Infografías del diseño de la Torre Chipperfield en el puerto de Málaga.
La ciudad que crece… ¿pero para quién?
Al hilo de la eterna discusión sobre la Torre del Puerto de Málaga, es necesario hacer una reflexión mucho más amplia sobre el crecimiento de las ciudades, para qué es necesario crecer y a quién beneficia.
En este tipo de debates, aunque en este caso sea a título personal, creo que no está mal que la ciudadanía conozca la opinión del colectivo de los Ingenieros de Caminos, ya que disponemos de las capacidades y las competencias en materia de urbanismo.
En los últimos años muchas ciudades han abrazado un nuevo lenguaje urbano: torres icónicas, hoteles de gran altura, promociones de lujo y proyectos que buscan "poner a la ciudad en el mapa".
El horizonte urbano se convierte en símbolo de ambición, modernidad y atractivo global. Pero bajo ese horizonte pretendido late una pregunta que incomoda a unos y que nos preocupa a los urbanistas: ¿estamos construyendo la ciudad para sus habitantes… o para los que la miran desde fuera?
A primera vista, el dinamismo parece indiscutible. Llegan inversiones millonarias, se anuncian proyectos que prometen empleo, se multiplican los renders futuristas y las inauguraciones solemnes.
La ciudad se proyecta al exterior con un brillo casi irresistible. Y sin embargo, ese mismo impulso genera sombras que cada vez sienten más quienes viven en ella.
El acceso a la vivienda se ha vuelto uno de los frentes más críticos. Los precios crecen muy por encima del salario medio, la vivienda turística transforma barrios enteros y la oferta que se construye mira, en general, más al inversor internacional que al residente local.

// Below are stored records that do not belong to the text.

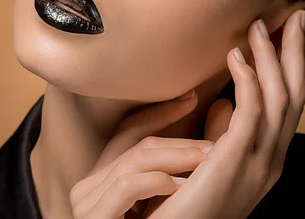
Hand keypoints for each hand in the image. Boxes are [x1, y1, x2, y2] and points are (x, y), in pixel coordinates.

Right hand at [69, 89, 206, 218]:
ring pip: (136, 159)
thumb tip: (213, 112)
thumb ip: (182, 161)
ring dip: (178, 158)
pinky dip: (158, 181)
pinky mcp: (92, 216)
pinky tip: (181, 186)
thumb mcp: (165, 199)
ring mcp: (87, 200)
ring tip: (209, 161)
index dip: (162, 112)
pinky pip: (128, 186)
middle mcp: (90, 183)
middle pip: (138, 143)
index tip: (195, 97)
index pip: (130, 130)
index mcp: (106, 176)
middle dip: (182, 142)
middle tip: (217, 145)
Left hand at [145, 9, 304, 218]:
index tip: (291, 32)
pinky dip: (249, 81)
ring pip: (278, 99)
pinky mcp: (234, 163)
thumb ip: (223, 134)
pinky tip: (238, 56)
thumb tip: (223, 104)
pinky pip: (250, 114)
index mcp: (268, 157)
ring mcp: (259, 163)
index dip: (293, 65)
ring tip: (258, 26)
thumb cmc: (188, 198)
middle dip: (296, 52)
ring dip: (271, 58)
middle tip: (294, 14)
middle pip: (294, 95)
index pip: (289, 102)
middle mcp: (272, 159)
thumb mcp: (213, 162)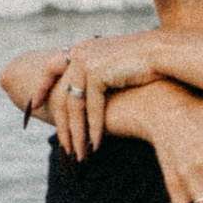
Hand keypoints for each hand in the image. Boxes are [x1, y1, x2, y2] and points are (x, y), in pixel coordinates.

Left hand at [32, 34, 162, 159]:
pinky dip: (93, 128)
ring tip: (80, 154)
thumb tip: (91, 94)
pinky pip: (90, 107)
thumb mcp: (117, 68)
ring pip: (73, 105)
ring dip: (77, 133)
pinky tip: (96, 145)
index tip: (35, 103)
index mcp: (84, 47)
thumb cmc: (149, 65)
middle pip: (62, 95)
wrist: (168, 54)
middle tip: (65, 148)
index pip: (51, 66)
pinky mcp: (97, 72)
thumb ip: (101, 77)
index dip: (41, 85)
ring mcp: (87, 60)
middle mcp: (81, 51)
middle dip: (62, 126)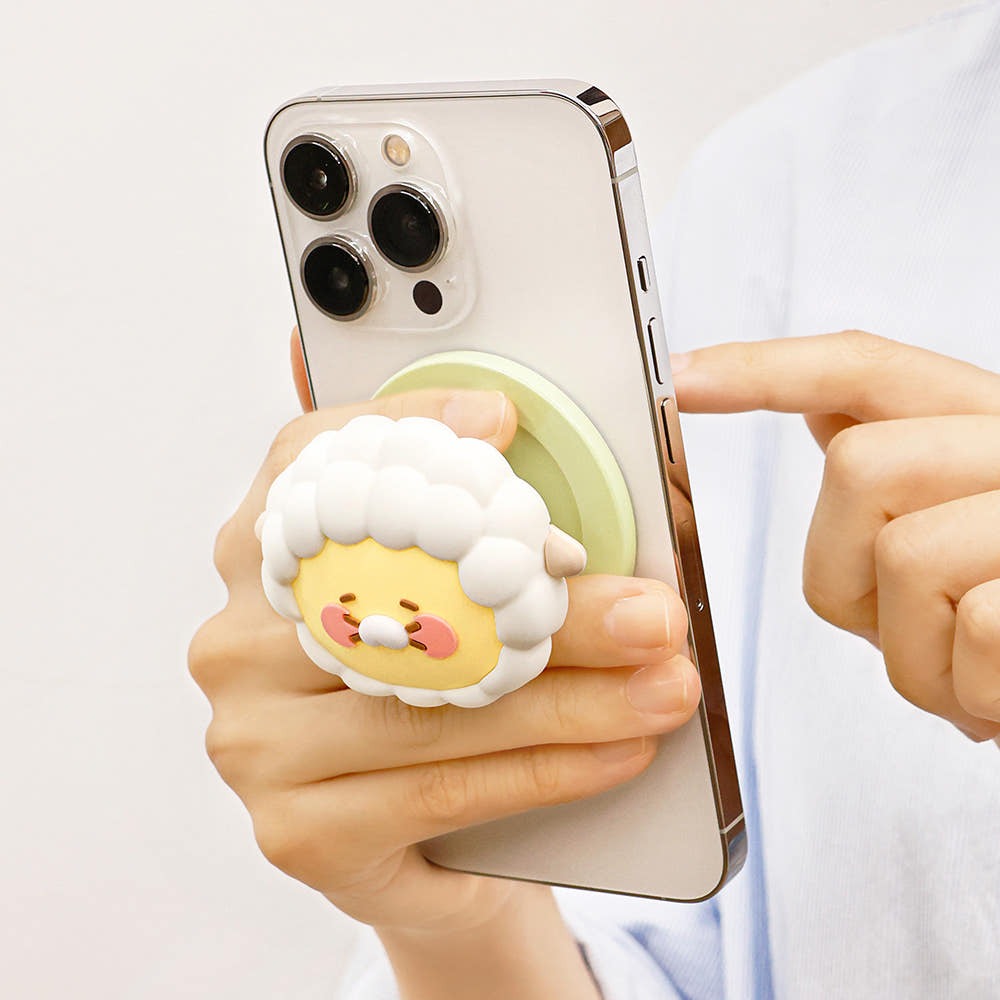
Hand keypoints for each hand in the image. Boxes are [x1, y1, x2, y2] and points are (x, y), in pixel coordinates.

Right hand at [189, 347, 699, 939]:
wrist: (411, 838)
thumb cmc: (432, 687)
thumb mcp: (438, 591)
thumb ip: (460, 516)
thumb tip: (500, 424)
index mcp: (261, 557)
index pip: (312, 465)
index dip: (405, 433)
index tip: (503, 423)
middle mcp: (239, 644)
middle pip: (403, 608)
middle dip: (549, 613)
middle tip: (654, 612)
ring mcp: (257, 743)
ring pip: (434, 711)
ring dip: (570, 704)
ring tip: (664, 685)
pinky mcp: (299, 830)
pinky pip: (439, 796)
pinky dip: (542, 775)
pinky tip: (618, 753)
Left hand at [673, 330, 999, 741]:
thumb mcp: (973, 521)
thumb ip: (909, 460)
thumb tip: (816, 412)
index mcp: (989, 425)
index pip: (865, 367)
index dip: (767, 367)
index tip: (683, 376)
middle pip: (858, 468)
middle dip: (850, 570)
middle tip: (911, 626)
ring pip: (907, 561)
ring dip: (918, 654)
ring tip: (974, 672)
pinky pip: (978, 631)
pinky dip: (974, 689)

Para muchas familias, conseguir una primera vivienda se ha convertido en una odisea, mientras los nuevos desarrollos, parecen reservados a un tipo de ciudadano que en realidad no vive, al menos de momento, en la ciudad que está cambiando.

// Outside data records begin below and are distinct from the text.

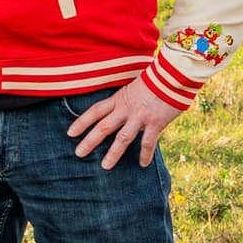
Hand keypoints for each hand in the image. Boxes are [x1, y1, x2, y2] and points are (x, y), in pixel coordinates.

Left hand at [66, 82, 184, 168]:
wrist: (173, 76)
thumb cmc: (155, 80)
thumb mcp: (133, 88)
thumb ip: (126, 102)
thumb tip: (121, 113)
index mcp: (119, 99)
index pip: (95, 111)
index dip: (81, 122)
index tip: (70, 133)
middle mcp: (126, 109)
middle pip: (103, 127)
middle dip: (90, 141)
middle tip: (78, 154)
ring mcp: (140, 117)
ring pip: (122, 138)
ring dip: (113, 153)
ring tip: (105, 167)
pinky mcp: (155, 122)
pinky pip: (148, 142)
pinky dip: (145, 154)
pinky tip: (143, 164)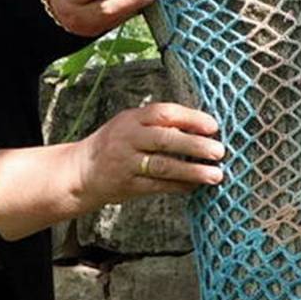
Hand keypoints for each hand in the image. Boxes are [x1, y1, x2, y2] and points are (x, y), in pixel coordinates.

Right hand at [68, 102, 224, 213]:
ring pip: (164, 166)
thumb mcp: (131, 124)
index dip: (191, 118)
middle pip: (165, 139)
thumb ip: (159, 124)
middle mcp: (128, 137)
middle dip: (195, 146)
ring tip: (215, 175)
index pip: (164, 113)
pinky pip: (158, 186)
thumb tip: (201, 128)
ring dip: (192, 171)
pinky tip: (194, 186)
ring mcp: (126, 162)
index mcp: (132, 118)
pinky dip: (179, 186)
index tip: (213, 126)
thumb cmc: (115, 144)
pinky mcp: (127, 184)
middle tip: (219, 151)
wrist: (80, 171)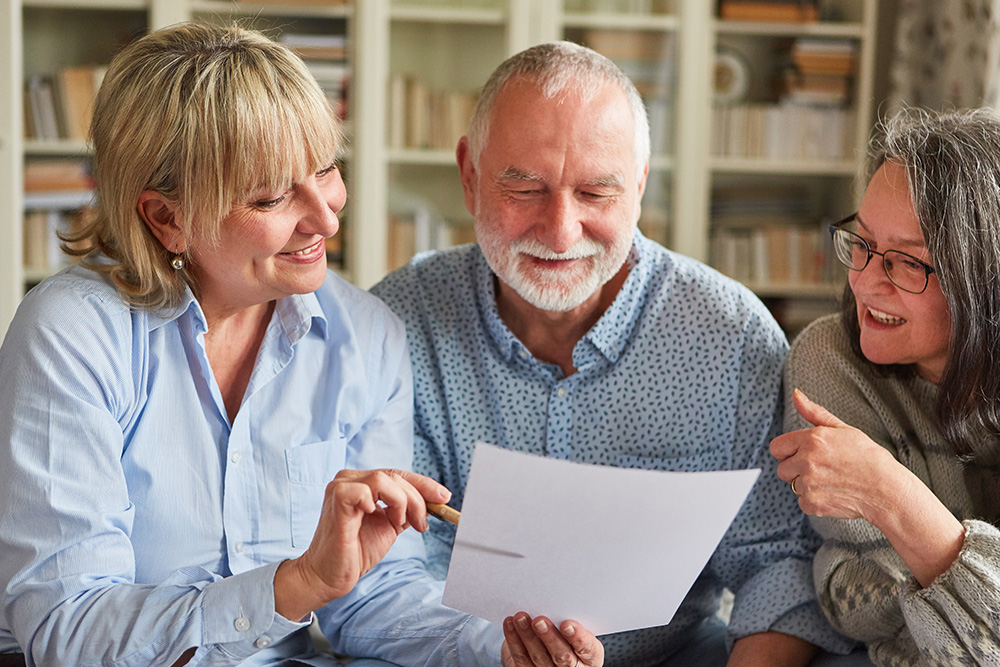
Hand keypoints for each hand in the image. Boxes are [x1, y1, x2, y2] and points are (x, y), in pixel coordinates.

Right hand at [275, 468, 450, 619]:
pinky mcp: (337, 499)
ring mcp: (341, 486)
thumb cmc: (356, 551)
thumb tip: (434, 500)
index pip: (397, 475)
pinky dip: (379, 502)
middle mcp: (349, 479)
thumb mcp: (390, 525)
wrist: (331, 575)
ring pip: (384, 479)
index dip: (423, 484)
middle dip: (417, 499)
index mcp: (361, 482)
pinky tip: (381, 518)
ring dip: (402, 502)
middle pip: (394, 476)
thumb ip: (406, 510)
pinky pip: (364, 490)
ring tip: (399, 524)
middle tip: (423, 524)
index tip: (444, 497)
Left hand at [501, 612, 602, 666]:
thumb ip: (570, 619)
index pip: (588, 649)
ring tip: (520, 617)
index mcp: (589, 657)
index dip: (579, 638)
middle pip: (563, 657)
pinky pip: (521, 658)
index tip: (567, 624)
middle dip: (550, 638)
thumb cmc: (564, 632)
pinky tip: (510, 623)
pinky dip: (514, 639)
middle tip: (539, 621)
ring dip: (528, 636)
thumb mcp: (574, 626)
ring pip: (539, 657)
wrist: (544, 647)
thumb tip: (558, 597)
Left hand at [771, 389, 965, 586]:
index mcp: (812, 439)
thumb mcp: (842, 429)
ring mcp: (809, 483)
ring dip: (807, 485)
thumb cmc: (868, 457)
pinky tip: (834, 494)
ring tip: (832, 481)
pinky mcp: (813, 503)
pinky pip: (803, 502)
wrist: (887, 489)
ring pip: (794, 486)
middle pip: (782, 469)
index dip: (788, 452)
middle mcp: (806, 460)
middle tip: (822, 470)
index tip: (802, 455)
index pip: (777, 447)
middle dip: (797, 469)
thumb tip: (796, 394)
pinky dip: (815, 501)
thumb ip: (814, 412)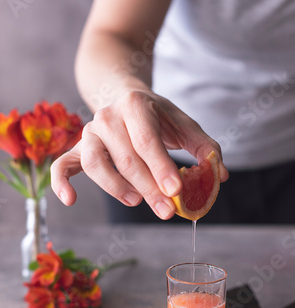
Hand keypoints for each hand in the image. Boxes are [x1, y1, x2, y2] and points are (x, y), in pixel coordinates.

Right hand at [51, 90, 228, 218]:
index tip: (176, 191)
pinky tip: (71, 201)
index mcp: (136, 106)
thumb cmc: (158, 115)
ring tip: (137, 202)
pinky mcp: (78, 148)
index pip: (148, 142)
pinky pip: (63, 165)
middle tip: (166, 211)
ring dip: (115, 188)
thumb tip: (220, 176)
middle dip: (148, 188)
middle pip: (126, 159)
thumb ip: (205, 148)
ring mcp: (89, 133)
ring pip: (95, 164)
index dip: (161, 168)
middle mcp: (108, 117)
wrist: (124, 96)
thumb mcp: (184, 124)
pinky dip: (61, 183)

Tampoco acompañan las infraestructuras. Las redes de transporte público se saturan, los accesos metropolitanos colapsan, los servicios básicos como agua, saneamiento y electricidad son insuficientes, faltan equipamientos educativos, sanitarios y culturales… y cada nuevo desarrollo inmobiliario, lejos de aliviar la presión, la incrementa. La ciudad crece hacia arriba sin asegurarse de que crezca hacia dentro: en cohesión, en movilidad, en bienestar.
El mercado laboral añade otro pliegue a este dilema. Aunque las cifras de paro se reducen, buena parte del empleo es temporal, estacional o de bajo valor añadido. El coste de la vida sube más rápido que los salarios y los sectores predominantes no siempre son capaces de sostener un modelo urbano que apunta cada vez más alto. La paradoja es evidente: se impulsa una ciudad que genera riqueza para algunos, pero no siempre prosperidad para todos.

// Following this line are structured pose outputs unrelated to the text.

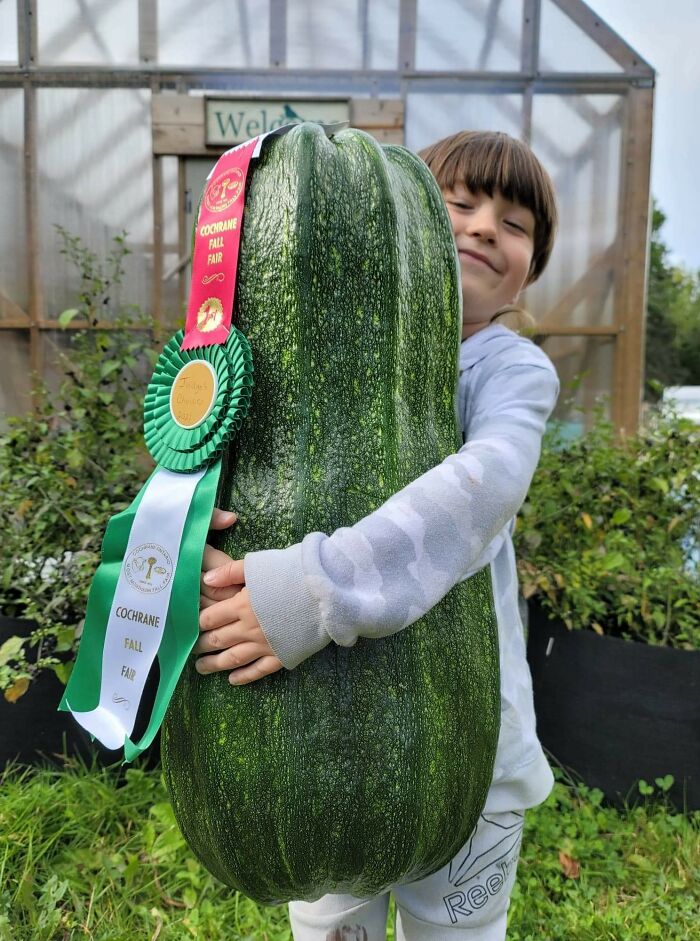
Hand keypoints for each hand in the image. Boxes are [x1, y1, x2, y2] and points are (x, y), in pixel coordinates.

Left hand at [195, 509, 283, 684]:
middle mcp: (248, 629)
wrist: (325, 592)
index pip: (210, 618)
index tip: (190, 627)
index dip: (197, 623)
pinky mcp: (282, 656)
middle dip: (201, 646)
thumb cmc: (292, 573)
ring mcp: (265, 645)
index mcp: (241, 605)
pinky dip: (244, 676)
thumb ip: (230, 572)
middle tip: (191, 650)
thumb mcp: (259, 565)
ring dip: (215, 665)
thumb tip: (204, 580)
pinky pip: (258, 670)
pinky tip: (233, 680)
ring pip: (233, 659)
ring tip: (201, 668)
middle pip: (217, 640)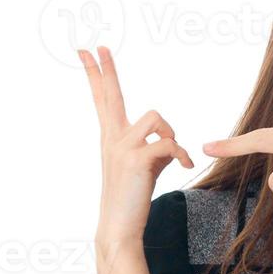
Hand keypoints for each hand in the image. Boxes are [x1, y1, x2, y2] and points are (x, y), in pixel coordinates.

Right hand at [79, 46, 194, 244]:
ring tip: (173, 155)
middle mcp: (112, 138)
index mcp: (111, 137)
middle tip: (97, 45)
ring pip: (156, 117)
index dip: (97, 74)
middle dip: (106, 70)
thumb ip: (154, 147)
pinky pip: (170, 143)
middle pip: (110, 95)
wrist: (120, 227)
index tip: (87, 51)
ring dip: (171, 133)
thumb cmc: (133, 197)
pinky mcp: (136, 160)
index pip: (103, 99)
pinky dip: (183, 155)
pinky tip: (186, 167)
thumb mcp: (145, 166)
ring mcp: (121, 148)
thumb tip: (171, 142)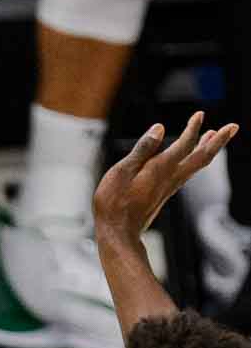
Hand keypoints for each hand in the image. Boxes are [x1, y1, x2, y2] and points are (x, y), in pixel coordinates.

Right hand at [93, 112, 237, 241]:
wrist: (118, 233)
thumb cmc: (115, 203)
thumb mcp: (121, 172)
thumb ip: (142, 150)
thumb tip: (159, 128)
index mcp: (160, 169)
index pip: (185, 144)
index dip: (193, 128)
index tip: (200, 114)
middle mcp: (171, 178)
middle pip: (202, 157)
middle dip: (218, 141)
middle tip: (234, 127)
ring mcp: (169, 187)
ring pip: (197, 165)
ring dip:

La verticalización, presentada como un paso hacia la modernidad, también plantea cuestiones identitarias. ¿Hasta qué punto es deseable que los espacios estratégicos —puertos, litorales, accesos— se transformen en enclaves privatizados?
¿Puede una ciudad conservar su identidad si la escala del paisaje se decide según la oportunidad del mercado en lugar de una visión colectiva?
Las decisiones sobre el horizonte urbano tienen una carga simbólica que va mucho más allá de las alturas: definen cómo quiere verse una ciudad y, sobre todo, a quién quiere seducir.
Nada de esto implica rechazar la inversión ni demonizar la ambición. Toda ciudad necesita renovarse, atraer talento, generar actividad y mirar al futuro. El problema no es crecer: es crecer sin rumbo claro, sin equilibrio y sin preguntarse quién queda fuera del relato del progreso.
Si las ciudades quieren evitar una brecha cada vez más profunda entre lo que parecen y lo que son, deberán apostar por políticas urbanas que prioricen a quienes las viven día a día: vivienda asequible, transporte eficiente, servicios urbanos suficientes, equipamientos públicos robustos, planificación metropolitana de alturas y una gestión del suelo que capture parte del valor generado para reinvertirlo en el interés común.
Porque al final, el éxito urbano no se mide en metros de altura ni en fotografías aéreas. Se mide en la posibilidad real de que la gente pueda vivir, trabajar, desplazarse y formar comunidad sin sentir que la ciudad creció… dejándolos atrás.
Y es ahí donde se juega el futuro: en decidir si queremos ciudades que se exhiben o ciudades que se habitan.